Task prompt:
In the entries that follow, the line with "线今年以来首次出现九连阳" opens the range and the line with "跃大涨。量能上，两市成交额较上周五有所减少，" closes it; repeat that range exactly, both lines included.

──────────

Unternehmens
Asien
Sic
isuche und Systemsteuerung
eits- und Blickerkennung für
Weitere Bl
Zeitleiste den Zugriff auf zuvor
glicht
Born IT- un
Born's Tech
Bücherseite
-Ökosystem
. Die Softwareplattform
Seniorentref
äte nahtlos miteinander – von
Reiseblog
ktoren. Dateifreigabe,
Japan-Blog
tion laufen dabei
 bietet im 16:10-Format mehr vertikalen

──────────

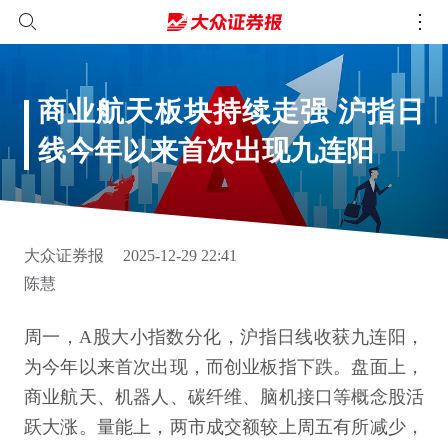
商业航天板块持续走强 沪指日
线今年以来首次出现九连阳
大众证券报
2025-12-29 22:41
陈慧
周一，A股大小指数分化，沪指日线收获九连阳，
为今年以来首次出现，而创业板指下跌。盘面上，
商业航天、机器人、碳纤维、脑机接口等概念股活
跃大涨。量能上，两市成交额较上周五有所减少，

──────────

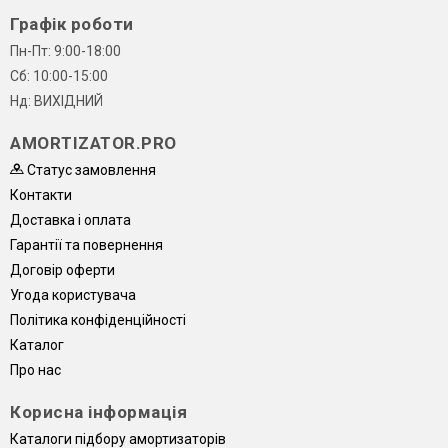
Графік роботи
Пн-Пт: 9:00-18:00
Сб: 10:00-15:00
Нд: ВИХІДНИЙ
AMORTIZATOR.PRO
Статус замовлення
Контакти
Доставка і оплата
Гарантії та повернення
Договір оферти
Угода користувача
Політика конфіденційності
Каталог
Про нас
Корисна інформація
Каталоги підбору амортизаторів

──────────

Answer for this exercise:
线今年以来首次出现九连阳
大众证券报
2025-12-29 22:41
陈慧
周一，A股大小指数分化，沪指日线收获九连阳，
为今年以来首次出现，而创业板指下跌。盘面上，
商业航天、机器人、碳纤维、脑机接口等概念股活
跃大涨。量能上，两市成交额较上周五有所减少，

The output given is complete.